Taxation was high on the agenda at Almedalen today. In the comments below, I have summarised the highlights of a few of the seminars I had the opportunity to attend. FAR served as moderator for an exciting discussion which, now and then, became quite heated. The theme was whether tax planning can be seen to be of benefit to society. The panel, with the Tax Agency, legislators and the business community represented, appeared to agree that the right amount of tax should be paid –neither too much nor too little, and that complex, unclear tax rules do not make it easy for companies to pay the correct amount of tax.
Concepts, such as the rule of law, predictability and transparency, united the panel participants, as well as the premise that there is a responsiblity on behalf of both companies and legislators and the Tax Agency to work towards a correct handling of taxation. Paying an excessive amount of tax was portrayed as a competitive disadvantage for business operations where a yield on capital is a requirement.
The term ”tax planning”
What does the term ”tax planning” actually mean? The term is negatively charged for some people and positively charged for others. The planning of corporate operations is, in itself, nothing to be surprised about, and neither the preparation of a company or group to be able to handle tax issues in a well-thought through and positive manner. According to the Tax Agency’s definition, tax planning implies that the company keeps within the framework of the law, while a so-called tax arrangement implies not being able to foresee, in advance, the outcome of a trial of a given tax issue in the courts.
Swedish tax legislation
It was noted that there is a large grey zone in Swedish tax legislation, not the least due to the fact that the laws are very complex and difficult to interpret. A number of the panel participants maintained that proactive and courageous work with the law is required to simplify the situation for companies so they can avoid mistakes, a premise with which the Tax Agency agreed but the Agency, at the same time, concluded that a simplified tax system is not something that can be achieved in a short frame time.
The Tax Agency emphasised the importance of a tax policy anchored at Board level in larger groups. This is important, amongst other things, to ensure that the Board can execute a conscious determination of how the group’s handling of tax is to impact its sustainability work and, in the long term, its brand.
The same question which had been posed to the panel was also presented to the public -can tax planning be good for society? The replies showed a clear majority towards a ”Yes” to this question, and the moderator concluded the seminar by stating that the public attendees believed that tax planning was not something that was necessarily negative for society, while at the same time there is a requirement of a robust and predictable tax system providing a fair playing field for both companies and between countries.
Transparency in focus
Forum Syd participated in the panel discussion ”Union to Union” where tax avoidance and tax and morals were discussed. Transparency was pointed out as an important tool to counter-act tax avoidance. The panel agreed that this issue must be handled at global level. It is not enough to find solutions within the EU. To achieve sustainable solutions, the developing countries must also take part in these discussions.
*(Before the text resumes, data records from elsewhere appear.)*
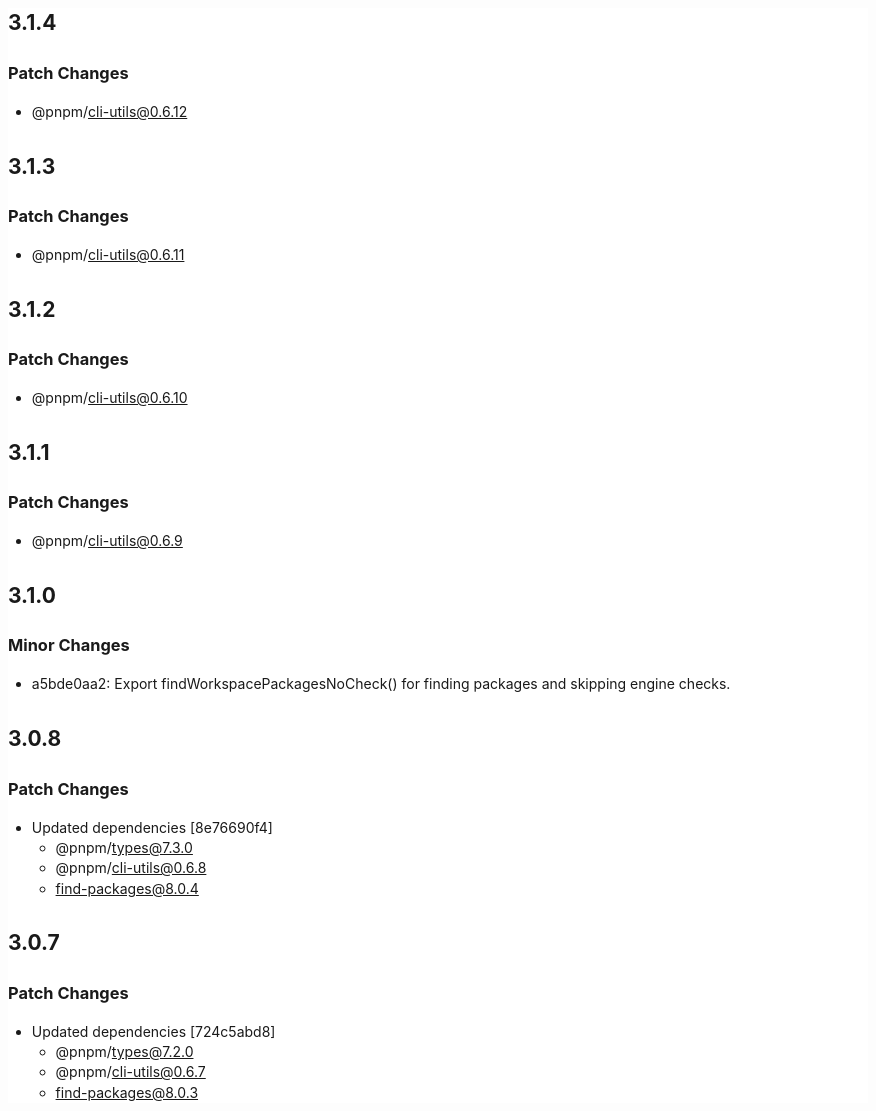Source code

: ## 3.1.4

### Patch Changes

- @pnpm/cli-utils@0.6.12

## 3.1.3

### Patch Changes

- @pnpm/cli-utils@0.6.11

## 3.1.2

### Patch Changes

- @pnpm/cli-utils@0.6.10

## 3.1.1

### Patch Changes

- @pnpm/cli-utils@0.6.9

## 3.1.0

### Minor Changes

- a5bde0aa2: Export findWorkspacePackagesNoCheck() for finding packages and skipping engine checks.

## 3.0.8

### Patch Changes

- Updated dependencies [8e76690f4]
  - @pnpm/types@7.3.0
  - @pnpm/cli-utils@0.6.8
  - find-packages@8.0.4

## 3.0.7

### Patch Changes

- Updated dependencies [724c5abd8]
  - @pnpm/types@7.2.0
  - @pnpm/cli-utils@0.6.7
  - find-packages@8.0.3
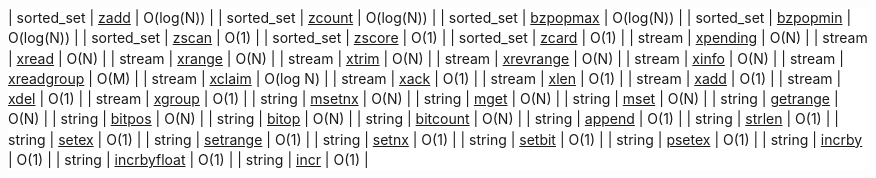 | sorted_set | [zadd](https://redis.io/commands/zadd) | O(log(N)) |
| sorted_set | [zcount](https://redis.io/commands/zcount) | O(log(N)) |
| sorted_set | [bzpopmax](https://redis.io/commands/bzpopmax) | O(log(N)) |
| sorted_set | [bzpopmin](https://redis.io/commands/bzpopmin) | O(log(N)) |
| sorted_set | [zscan](https://redis.io/commands/zscan) | O(1) |
| sorted_set | [zscore](https://redis.io/commands/zscore) | O(1) |
| sorted_set | [zcard](https://redis.io/commands/zcard) | O(1) |
| stream | [xpending](https://redis.io/commands/xpending) | O(N) |
| stream | [xread](https://redis.io/commands/xread) | O(N) |
| stream | [xrange](https://redis.io/commands/xrange) | O(N) |
| stream | [xtrim](https://redis.io/commands/xtrim) | O(N) |
| stream | [xrevrange](https://redis.io/commands/xrevrange) | O(N) |
| stream | [xinfo](https://redis.io/commands/xinfo) | O(N) |
| stream | [xreadgroup](https://redis.io/commands/xreadgroup) | O(M) |
| stream | [xclaim](https://redis.io/commands/xclaim) | O(log N) |
| stream | [xack](https://redis.io/commands/xack) | O(1) |
| stream | [xlen](https://redis.io/commands/xlen) | O(1) |
| stream | [xadd](https://redis.io/commands/xadd) | O(1) |
| stream | [xdel](https://redis.io/commands/xdel) | O(1) |
| stream | [xgroup](https://redis.io/commands/xgroup) | O(1) |
| string | [msetnx](https://redis.io/commands/msetnx) | O(N) |
| string | [mget](https://redis.io/commands/mget) | O(N) |
| string | [mset](https://redis.io/commands/mset) | O(N) |
| string | [getrange](https://redis.io/commands/getrange) | O(N) |
| string | [bitpos](https://redis.io/commands/bitpos) | O(N) |
| string | [bitop](https://redis.io/commands/bitop) | O(N) |
| string | [bitcount](https://redis.io/commands/bitcount) | O(N) |
| string | [append](https://redis.io/commands/append) | O(1) |
| string | [strlen](https://redis.io/commands/strlen) | O(1) |
| string | [setex](https://redis.io/commands/setex) | O(1) |
| string | [setrange](https://redis.io/commands/setrange) | O(1) |
| string | [setnx](https://redis.io/commands/setnx) | O(1) |
| string | [setbit](https://redis.io/commands/setbit) | O(1) |
| string | [psetex](https://redis.io/commands/psetex) | O(1) |
| string | [incrby](https://redis.io/commands/incrby) | O(1) |
| string | [incrbyfloat](https://redis.io/commands/incrbyfloat) | O(1) |
| string | [incr](https://redis.io/commands/incr) | O(1) |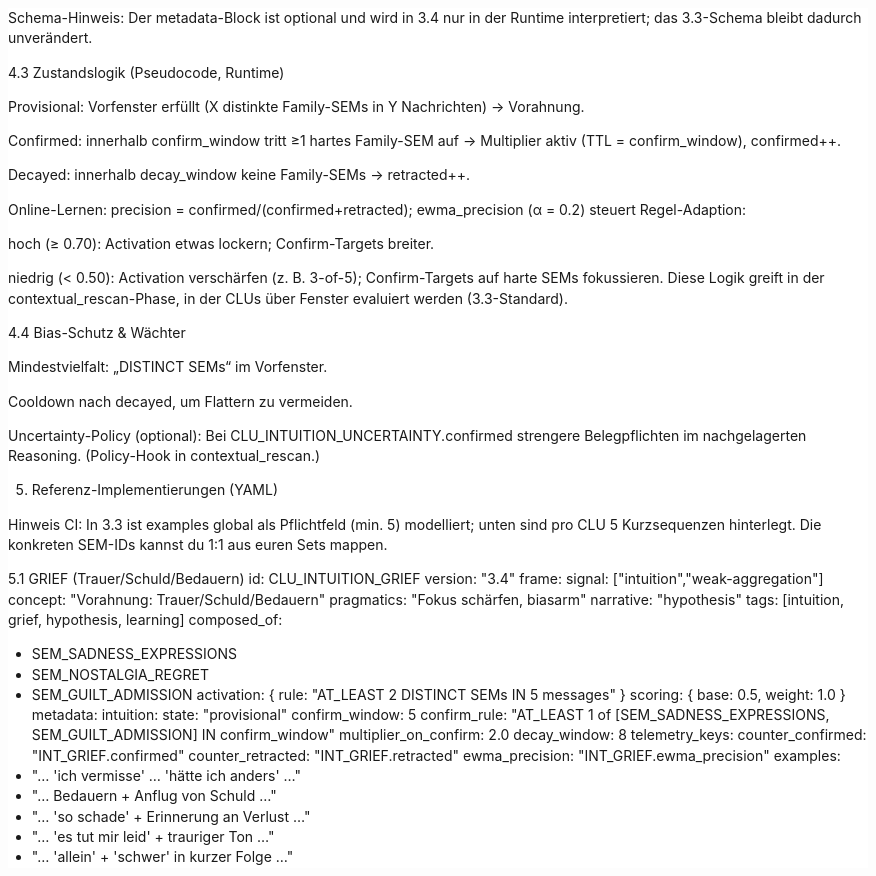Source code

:Schema-Hinweis: Der metadata-Block ist optional und wird in 3.4 nur in der Runtime interpretiert; das 3.3-Schema bleibt dadurch unverändert.

4.3 Zustandslogik (Pseudocode, Runtime)

Provisional: Vorfenster erfüllt (X distinkte Family-SEMs in Y Nachrichten) → Vorahnung.

Confirmed: innerhalb confirm_window tritt ≥1 hartes Family-SEM auf → Multiplier aktiv (TTL = confirm_window), confirmed++.

Decayed: innerhalb decay_window keine Family-SEMs → retracted++.

Online-Lernen: precision = confirmed/(confirmed+retracted); ewma_precision (α = 0.2) steuert Regel-Adaption:

hoch (≥ 0.70): Activation etwas lockern; Confirm-Targets breiter.

niedrig (< 0.50): Activation verschärfen (z. B. 3-of-5); Confirm-Targets auf harte SEMs fokussieren.
Diese Logik greift in der contextual_rescan-Phase, in der CLUs über Fenster evaluiert werden (3.3-Standard).

4.4 Bias-Schutz & Wächter

Mindestvielfalt: „DISTINCT SEMs“ im Vorfenster.

Cooldown nach decayed, um Flattern zu vermeiden.

Uncertainty-Policy (optional): Bei CLU_INTUITION_UNCERTAINTY.confirmed strengere Belegpflichten im nachgelagerten Reasoning. (Policy-Hook in contextual_rescan.)

5. Referenz-Implementierungen (YAML)

Hinweis CI: In 3.3 ist examples global als Pflichtfeld (min. 5) modelliert; unten sind pro CLU 5 Kurzsequenzen hinterlegt. Die konkreten SEM-IDs kannst du 1:1 aus euren Sets mappen.

5.1 GRIEF (Trauer/Schuld/Bedauern)
id: CLU_INTUITION_GRIEF
version: "3.4"
frame:
signal: ["intuition","weak-aggregation"]
concept: "Vorahnung: Trauer/Schuld/Bedauern"
pragmatics: "Fokus schärfen, biasarm"
narrative: "hypothesis"
tags: [intuition, grief, hypothesis, learning]
composed_of:

- SEM_SADNESS_EXPRESSIONS
- SEM_NOSTALGIA_REGRET
- SEM_GUILT_ADMISSION
  activation: { rule: "AT_LEAST 2 DISTINCT SEMs IN 5 messages" }
  scoring: { base: 0.5, weight: 1.0 }
  metadata:
  intuition:
  state: "provisional"
  confirm_window: 5
  confirm_rule: "AT_LEAST 1 of [SEM_SADNESS_EXPRESSIONS, SEM_GUILT_ADMISSION] IN confirm_window"
  multiplier_on_confirm: 2.0
  decay_window: 8
  telemetry_keys:
  counter_confirmed: "INT_GRIEF.confirmed"
  counter_retracted: "INT_GRIEF.retracted"
  ewma_precision: "INT_GRIEF.ewma_precision"
  examples:
- "… 'ich vermisse' … 'hätte ich anders' …"
- "… Bedauern + Anflug von Schuld …"
- "… 'so schade' + Erinnerung an Verlust …"
- "… 'es tut mir leid' + trauriger Ton …"
- "… 'allein' + 'schwer' in kurzer Folge …"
Tax regulations for growth companies
With Sverige Ingenjörer (Idélandet) there was a discussion on how we can ensure that Sweden experiences economic growth, the challenges for newly-started and smaller companies in raising capital, and the tax rules for these companies. The Incentive Committee’s work was commented upon, as well as the 3:12 rules for closely held companies and it was concluded that also, here, tax is experienced as a complex and non-transparent area, not the least by smaller companies in Sweden. The question of what Sweden wants to prioritise came up and the conclusion was that if there is growth in the corporate sector, which is the goal, then the tax system but better support this goal, for example, as regards incentives for business operators and their employees.
Public discussion in the Parliament about BEPS and ATAP
A few weeks prior to Almedalen, the Parliamentary Committee on Taxation and the Parliamentary Committee on Industry and Trade held a joint, public discussion in the Parliament regarding the new international tax rules introduced in the OECD’s BEPS project, and the EU’s ATAP. Both BEPS, which stands for Base Erosion and Profit Shifting, and ATAP, Anti Tax Avoidance Package, aim at minimising the erosion of countries’ tax bases and at the taxation of companies with international operations. This theme has comprised a red thread throughout today’s debates in Almedalen. Participates in the public discussion included Minister of Finance, Magdalena Andersson, The Confederation of Swedish Enterprise’s Head of the Tax Department, Krister Andersson, and Yvonne Bertlin, CFO of AstraZeneca.